Finally, the rank deficiency originating from SPBs and ambiguities is identified by

$$ \sum\limits_{k = 1}^{n} {{\mathbf{b}}_{{k_{s} }} } + \lambda {\mathbf{d}}^{{s}} = 0\quad \left( {s > 1} \right) $$
(A8)

in which the \({\mathbf{b}}_{{k_{s} }}\) is the column vector of \({\hat{\mathbf{B}}}_{k}\) corresponding to satellite \(s\). To eliminate these \(m - 1\) rank deficiencies, we choose a pivot receiver, denoted as receiver \(x\left( s \right)\), for each satellite and choose the corresponding ambiguities \(z_{x\left( s \right)}^{{s}}\) (\(s > 1\)) as the datum, yielding estimable parameters as

$$ \begin{aligned} \tilde{\tilde{\delta }}^{{s}} & = \overline{\delta }^{{s}} - \overline{\delta }^{1} - \lambda \left( {z_{x\left( s \right)}^{{s}} - z_{x\left( s \right)}^{1} } \right)\quad \left( {s > 1} \right) \\ \tilde{\tilde{z}}_{{r}}^{{s}} & = \left( {z_{{r}}^{{s}} - z_{x\left( s \right)}^{{s}} } \right) - \left( {z_{r}^{1} - z_{x\left( s \right)}^{1} } \right)\quad \ge \left( {r \ne x\left( s \right) \, for \, s, \, s > 1} \right) \\ \end{aligned} $$
(A9)

which are identical to the estimable SPBs and ambiguities in Eq. (19).

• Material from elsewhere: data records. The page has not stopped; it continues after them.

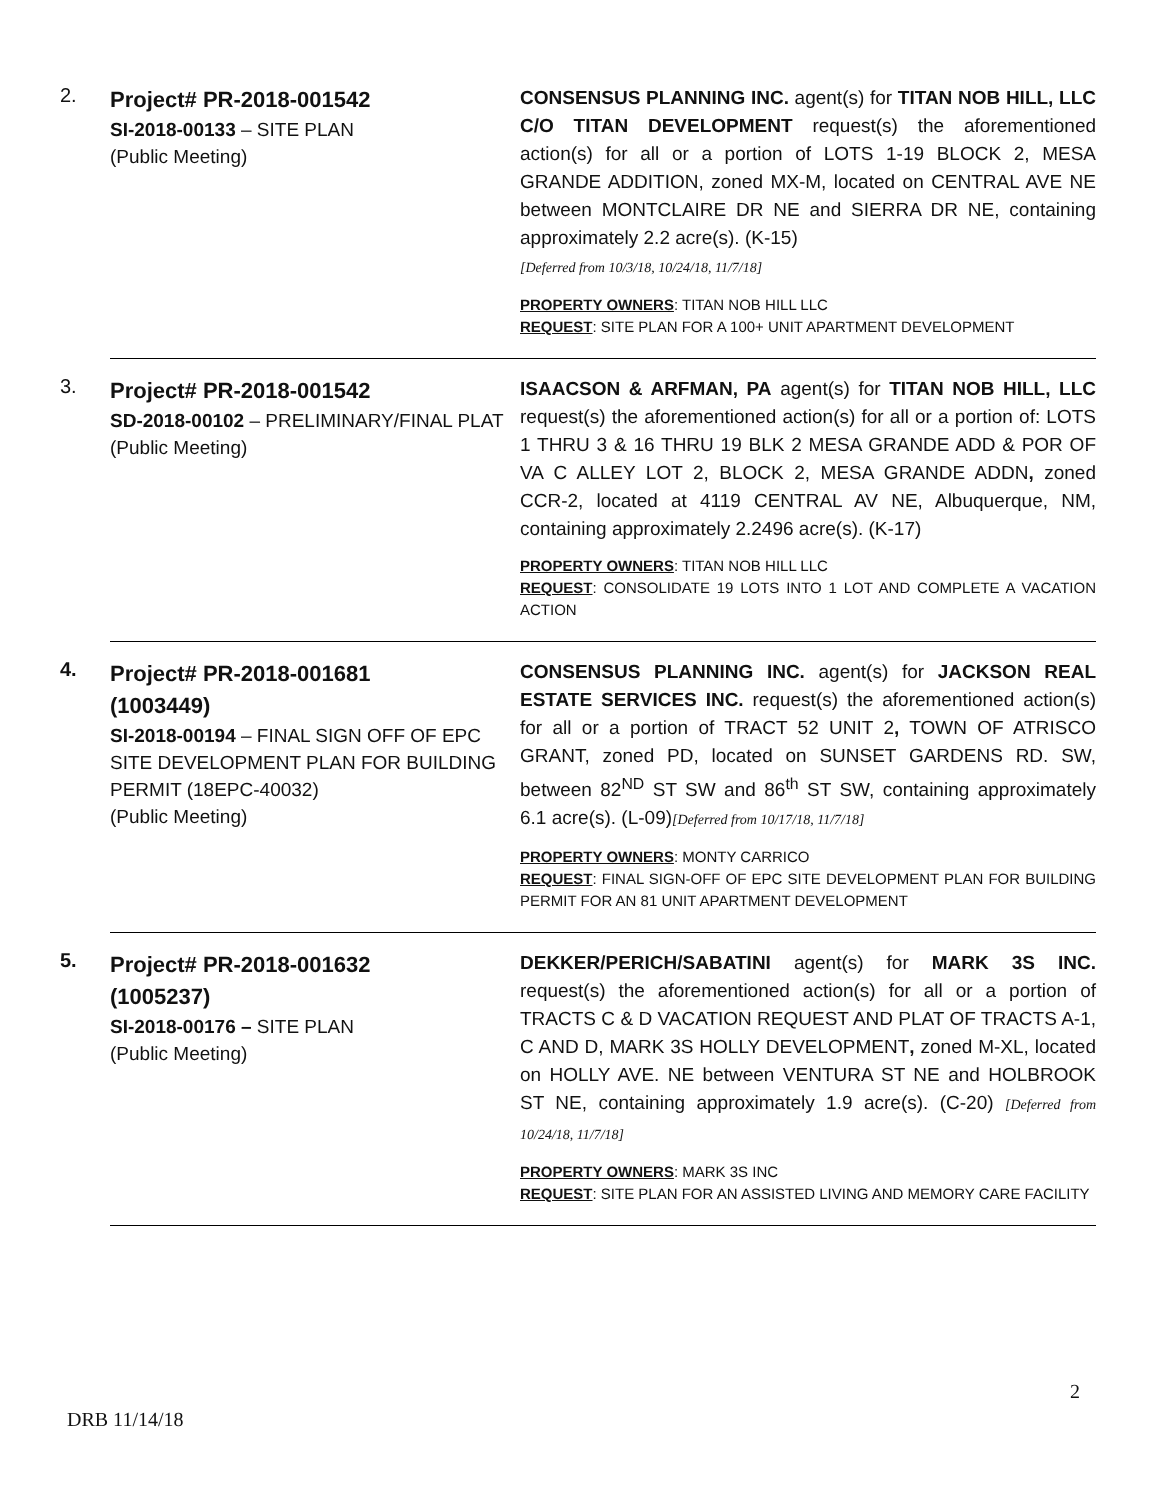| 2. | Project# PR-2018-001542 SI-2018-00133 – SITE PLAN (Public Meeting) | CONSENSUS PLANNING INC. agent(s) for TITAN NOB HILL, LLC C/O TITAN DEVELOPMENT request(s) the aforementioned action(s) for all or a portion of LOTS 1-19 BLOCK 2, MESA GRANDE ADDITION, zoned MX-M, located on CENTRAL AVE NE between MONTCLAIRE DR NE and SIERRA DR NE, containing approximately 2.2 acre(s). (K-15) [Deferred from 10/3/18, 10/24/18, 11/7/18] PROPERTY OWNERS : TITAN NOB HILL LLC REQUEST : SITE PLAN FOR A 100+ UNIT APARTMENT DEVELOPMENT |
| 3. | Project# PR-2018-001542 SD-2018-00102 – PRELIMINARY/FINAL PLAT (Public Meeting) | ISAACSON & ARFMAN, PA agent(s) for TITAN NOB HILL, LLC request(s) the aforementioned action(s) for all or a portion of: LOTS 1 THRU 3 & 16 THRU 19 BLK 2 MESA GRANDE ADD & POR OF VA C ALLEY LOT 2, BLOCK 2, MESA GRANDE ADDN , zoned CCR-2, located at 4119 CENTRAL AV NE, Albuquerque, NM, containing approximately 2.2496 acre(s). (K-17) PROPERTY OWNERS : TITAN NOB HILL LLC REQUEST : CONSOLIDATE 19 LOTS INTO 1 LOT AND COMPLETE A VACATION ACTION |
| 4. | Project# PR-2018-001681 (1003449) SI-2018-00194 – FINAL SIGN OFF OF EPC SITE DEVELOPMENT PLAN FOR BUILDING PERMIT (18EPC-40032) (Public Meeting) | CONSENSUS PLANNING INC. agent(s) for JACKSON REAL ESTATE SERVICES INC. request(s) the aforementioned action(s) for all or a portion of TRACT 52 UNIT 2 , TOWN OF ATRISCO GRANT, zoned PD, located on SUNSET GARDENS RD. SW, between 82<sup>ND</sup> ST SW and 86<sup>th</sup> ST SW, containing approximately 6.1 acre(s). (L-09) [Deferred from 10/17/18, 11/7/18] PROPERTY OWNERS : MONTY CARRICO REQUEST : FINAL SIGN-OFF OF EPC SITE DEVELOPMENT PLAN FOR BUILDING PERMIT FOR AN 81 UNIT APARTMENT DEVELOPMENT |
| 5. | Project# PR-2018-001632 (1005237) SI-2018-00176 – SITE PLAN (Public Meeting) | DEKKER/PERICH/SABATINI agent(s) for MARK 3S INC. request(s) the aforementioned action(s) for all or a portion of TRACTS C & D VACATION REQUEST AND PLAT OF TRACTS A-1, C AND D, MARK 3S HOLLY DEVELOPMENT , zoned M-XL, located on HOLLY AVE. NE between VENTURA ST NE and HOLBROOK ST NE, containing approximately 1.9 acre(s). (C-20) [Deferred from 10/24/18, 11/7/18] PROPERTY OWNERS : MARK 3S INC REQUEST : SITE PLAN FOR AN ASSISTED LIVING AND MEMORY CARE FACILITY |
2
DRB 11/14/18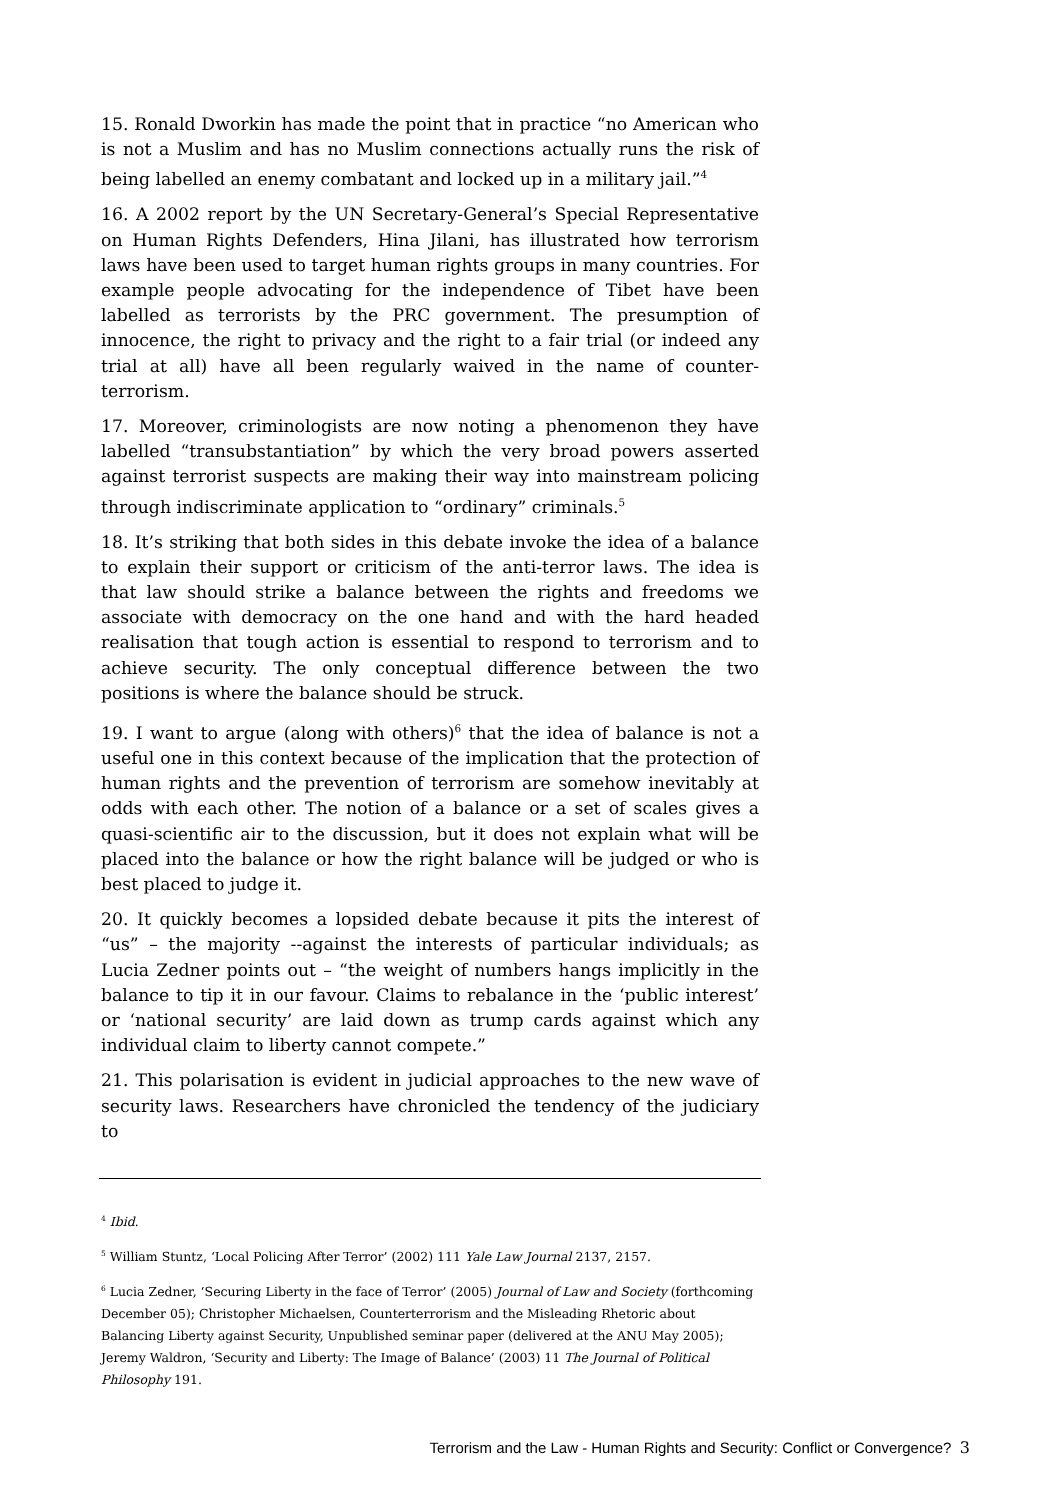15. Ronald Dworkin has made the point that in practice “no American who is not a Muslim and has no Muslim connections actually runs the risk of being labelled an enemy combatant and locked up in a military jail.”<sup>4</sup>
16. A 2002 report by the UN Secretary-General’s Special Representative on Human Rights Defenders, Hina Jilani, has illustrated how terrorism laws have been used to target human rights groups in many countries. For example people advocating for the independence of Tibet have been labelled as terrorists by the PRC government. The presumption of innocence, the right to privacy and the right to a fair trial (or indeed any trial at all) have all been regularly waived in the name of counter-terrorism.
17. Moreover, criminologists are now noting a phenomenon they have labelled “transubstantiation” by which the very broad powers asserted against terrorist suspects are making their way into mainstream policing through indiscriminate application to “ordinary” criminals.<sup>5</sup>
18. It’s striking that both sides in this debate invoke the idea of a balance to explain their support or criticism of the anti-terror laws. The idea is that law should strike a balance between the rights and freedoms we associate with democracy on the one hand and with the hard headed realisation that tough action is essential to respond to terrorism and to achieve security. The only conceptual difference between the two positions is where the balance should be struck.
19. I want to argue (along with others)<sup>6</sup> that the idea of balance is not a useful one in this context because of the implication that the protection of human rights and the prevention of terrorism are somehow inevitably at odds with each other. The notion of a balance or a set of scales gives a quasi-scientific air to the discussion, but it does not explain what will be placed into the balance or how the right balance will be judged or who is best placed to judge it.
20. It quickly becomes a lopsided debate because it pits the interest of “us” – the majority --against the interests of particular individuals; as Lucia Zedner points out – “the weight of numbers hangs implicitly in the balance to tip it in our favour. Claims to rebalance in the ‘public interest’ or ‘national security’ are laid down as trump cards against which any individual claim to liberty cannot compete.”
21. This polarisation is evident in judicial approaches to the new wave of security laws. Researchers have chronicled the tendency of the judiciary to
<sup>4</sup> Ibid.
<sup>5</sup> William Stuntz, ‘Local Policing After Terror’ (2002) 111 Yale Law Journal 2137, 2157.
<sup>6</sup> Lucia Zedner, ‘Securing Liberty in the face of Terror’ (2005) Journal of Law and Society (forthcoming December 05); Christopher Michaelsen, Counterterrorism and the Misleading Rhetoric about Balancing Liberty against Security, Unpublished seminar paper (delivered at the ANU May 2005); Jeremy Waldron, ‘Security and Liberty: The Image of Balance’ (2003) 11 The Journal of Political Philosophy 191.
Terrorism and the Law - Human Rights and Security: Conflict or Convergence? 3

We remark that although the choice of ambiguity datum is not unique when addressing the rank deficiency between-receiver phase biases and ambiguities as shown by Eq. (A5), only the choice of \(z_{r = 1, \ldots ,n}^{1}\) makes Eq. (A8) satisfied for arbitrary AV cases. Otherwise, Eq. (A8) may involve the column vector corresponding to the receiver phase biases, resulting in the estimable SPBs that may contain many ambiguities. This is the reason why the AV model requires at least one CV satellite.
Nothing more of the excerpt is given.